Your goal: Copy the entire listing, down to the final line, exactly.

─── Provided data ───

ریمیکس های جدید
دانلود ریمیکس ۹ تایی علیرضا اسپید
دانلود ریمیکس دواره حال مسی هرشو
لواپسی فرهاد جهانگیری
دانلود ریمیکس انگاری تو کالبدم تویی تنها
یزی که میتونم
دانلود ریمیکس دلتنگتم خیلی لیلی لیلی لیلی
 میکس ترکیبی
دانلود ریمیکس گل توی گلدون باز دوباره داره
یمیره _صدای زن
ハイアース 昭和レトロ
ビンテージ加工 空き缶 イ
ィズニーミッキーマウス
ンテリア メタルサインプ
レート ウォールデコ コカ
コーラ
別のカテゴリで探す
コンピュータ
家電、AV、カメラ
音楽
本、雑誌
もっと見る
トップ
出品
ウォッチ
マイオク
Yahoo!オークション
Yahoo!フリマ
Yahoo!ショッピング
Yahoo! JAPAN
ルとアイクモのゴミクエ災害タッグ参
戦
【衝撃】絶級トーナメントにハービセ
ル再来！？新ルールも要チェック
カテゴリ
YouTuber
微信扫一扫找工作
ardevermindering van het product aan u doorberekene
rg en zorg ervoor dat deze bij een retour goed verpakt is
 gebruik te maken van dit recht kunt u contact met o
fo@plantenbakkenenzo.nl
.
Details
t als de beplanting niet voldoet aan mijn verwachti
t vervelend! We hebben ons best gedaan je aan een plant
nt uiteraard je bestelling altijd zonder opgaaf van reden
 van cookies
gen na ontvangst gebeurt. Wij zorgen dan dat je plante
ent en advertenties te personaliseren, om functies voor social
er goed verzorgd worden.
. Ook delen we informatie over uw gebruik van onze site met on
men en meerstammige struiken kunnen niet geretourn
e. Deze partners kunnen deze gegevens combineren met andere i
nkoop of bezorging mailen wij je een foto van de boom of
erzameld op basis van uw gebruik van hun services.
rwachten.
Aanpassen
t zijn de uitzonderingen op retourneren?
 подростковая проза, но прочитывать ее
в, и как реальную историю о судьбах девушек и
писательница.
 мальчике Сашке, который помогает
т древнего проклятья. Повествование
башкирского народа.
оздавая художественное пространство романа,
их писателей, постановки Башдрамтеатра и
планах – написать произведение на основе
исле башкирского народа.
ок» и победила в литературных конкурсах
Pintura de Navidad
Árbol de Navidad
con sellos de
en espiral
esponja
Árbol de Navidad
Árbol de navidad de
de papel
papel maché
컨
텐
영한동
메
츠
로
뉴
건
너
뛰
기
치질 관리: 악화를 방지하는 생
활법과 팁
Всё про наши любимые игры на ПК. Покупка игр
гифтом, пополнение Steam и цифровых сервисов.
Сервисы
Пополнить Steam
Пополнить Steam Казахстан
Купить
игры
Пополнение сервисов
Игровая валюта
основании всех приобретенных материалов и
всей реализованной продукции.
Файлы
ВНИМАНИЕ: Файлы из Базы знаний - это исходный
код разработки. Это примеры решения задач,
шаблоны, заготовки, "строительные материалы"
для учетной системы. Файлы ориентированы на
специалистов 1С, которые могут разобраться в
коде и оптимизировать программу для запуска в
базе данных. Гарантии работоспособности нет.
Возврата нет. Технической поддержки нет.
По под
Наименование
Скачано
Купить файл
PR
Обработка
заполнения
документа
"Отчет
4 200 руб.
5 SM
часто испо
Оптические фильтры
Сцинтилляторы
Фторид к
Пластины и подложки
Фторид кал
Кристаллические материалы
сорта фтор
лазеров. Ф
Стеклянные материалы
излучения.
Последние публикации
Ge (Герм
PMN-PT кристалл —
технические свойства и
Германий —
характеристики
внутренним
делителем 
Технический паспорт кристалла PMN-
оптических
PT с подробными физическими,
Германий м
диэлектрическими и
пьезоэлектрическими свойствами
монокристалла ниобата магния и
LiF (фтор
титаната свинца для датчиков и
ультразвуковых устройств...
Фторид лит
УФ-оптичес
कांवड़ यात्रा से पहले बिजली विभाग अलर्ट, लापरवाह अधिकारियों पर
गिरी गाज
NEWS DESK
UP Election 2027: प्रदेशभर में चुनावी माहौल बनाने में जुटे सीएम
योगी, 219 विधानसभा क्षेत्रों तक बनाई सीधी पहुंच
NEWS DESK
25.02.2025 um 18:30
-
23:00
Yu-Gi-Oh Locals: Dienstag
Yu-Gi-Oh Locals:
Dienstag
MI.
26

───

Solved exercise:
ریمیکس های جدید
دانلود ریمیکس ۹ تایی علیرضا اسپید
دانلود ریمیکس دواره حال مسی هرشو
لواپسی فرهاد جهانگیری
دانلود ریمیکس انگاری تو کالبدم تویی تنها
یزی که میتونم
دانلود ریمیکس دلتنگتم خیلی لیلی لیلی لیلی
 میکس ترکیبی
دانلود ریمیکس گل توی گلدون باز دوباره داره
یمیره _صدای زن
ハイアース 昭和レトロ
ビンテージ加工 空き缶 イ
ィズニーミッキーマウス
ンテリア メタルサインプ
レート ウォールデコ コカ
コーラ
別のカテゴリで探す
コンピュータ
家電、AV、カメラ
音楽
本、雑誌
もっと見る
トップ
出品
ウォッチ
マイオク
Yahoo!オークション
Yahoo!フリマ
Yahoo!ショッピング
Yahoo! JAPAN
ルとアイクモのゴミクエ災害タッグ参
戦
【衝撃】絶級トーナメントにハービセ
ル再来！？新ルールも要チェック
カテゴリ
YouTuber
微信扫一扫找工作
ardevermindering van het product aan u doorberekene
rg en zorg ervoor dat deze bij een retour goed verpakt is
 gebruik te maken van dit recht kunt u contact met o
fo@plantenbakkenenzo.nl
.
Details
t als de beplanting niet voldoet aan mijn verwachti
t vervelend! We hebben ons best gedaan je aan een plant
nt uiteraard je bestelling altijd zonder opgaaf van reden
 van cookies
gen na ontvangst gebeurt. Wij zorgen dan dat je plante
ent en advertenties te personaliseren, om functies voor social
er goed verzorgd worden.
. Ook delen we informatie over uw gebruik van onze site met on
men en meerstammige struiken kunnen niet geretourn
e. Deze partners kunnen deze gegevens combineren met andere i
nkoop of bezorging mailen wij je een foto van de boom of
erzameld op basis van uw gebruik van hun services.
rwachten.
Aanpassen
t zijn de uitzonderingen op retourneren?
 подростковая проза, но прочитывать ее
в, и как реальную историю о судьбах девушек и
писательница.
 мальчике Сашке, который помогает
т древнего проклятья. Повествование
башкирского народа.
оздавая художественное пространство романа,
их писателей, постановки Башдрамтеатра и
планах – написать произведение на основе
исле башкирского народа.
ок» и победила в литературных конкурсах
Pintura de Navidad
Árbol de Navidad
con sellos de
en espiral
esponja
Árbol de Navidad
Árbol de navidad de
de papel
papel maché
컨
텐
영한동
메
츠
로
뉴
건
너
뛰
기
치질 관리: 악화를 방지하는 생
활법과 팁
Всё про наши любимые игры на ПК. Покупка игр
гифтом, пополнение Steam и цифровых сервисов.
Сервисы
Пополнить Steam
Пополнить Steam Казахстан
Купить
игры
Пополнение сервисов
Игровая валюта
основании всех приобретенных материалов и
всей реализованной продукции.
Файлы
ВНИМАНИЕ: Файлы из Базы знаний - это исходный
код разработки. Это примеры решения задач,
шаблоны, заготовки, "строительные материалы"
для учетной системы. Файлы ориентированы на
специалистов 1С, которые могут разобраться в
коде и оптимизировать программу для запуска в
базе данных. Гарантии работоспособности нет.
Возврата нет. Технической поддержки нет.
По под
Наименование
Скачано
Купить файл
PR
Обработка
заполнения
документа
"Отчет
4 200 руб.
5 SM
часто испо
Оптические фильтры
Сцинтилляторы
Фторид к
Пластины и подложки
Фторид кал
Кристаллические материалы
сорта фтор
лазеров. Ф
Стеклянные материалы
излучения.
Последние публикации
Ge (Герм
PMN-PT кристалл —
технические свойства и
Германий —
характеристики
внутренним
делителем 
Технический паспорт кристалла PMN-
оптических
PT с подробными физическими,
Германий м
диэлектрическими и
пьезоэлектрическими свойствами
монокристалла ниобата магния и
LiF (фтор
титаната свинца для датчиков и
ультразвуковых устройств...
Фторид лит
УФ-оптичес
कांवड़ यात्रा से पहले बिजली विभाग अलर्ट, लापरवाह अधिकारियों पर
गिरी गाज
NEWS DESK
UP Election 2027: प्रदेशभर में चुनावी माहौल बनाने में जुटे सीएम
योगी, 219 विधानसभा क्षेत्रों तक बनाई सीधी पहुंच
NEWS DESK
25.02.2025 um 18:30
-
23:00
Yu-Gi-Oh Locals: Dienstag
Yu-Gi-Oh Locals:
Dienstag
MI.
26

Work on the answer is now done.